Dataset entries:
=-=-=-=-=

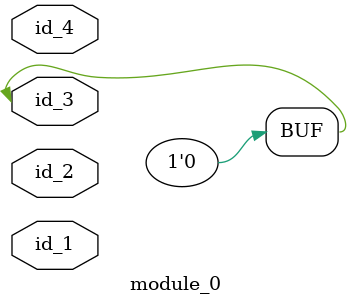
<source format=v>
module module_0 (
    id_1,
    id_2,
    id_3,
    id_4
);
  inout id_4;
  inout id_3;
  inout id_2;
  inout id_1;
  assign id_3 = 1'b0;
endmodule

</source>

=-=-=-=-=

# About this task
Please show the lines in the entries above that hold the string "inout".

# Answer space
  inout id_4;
  inout id_3;
  inout id_2;
  inout id_1;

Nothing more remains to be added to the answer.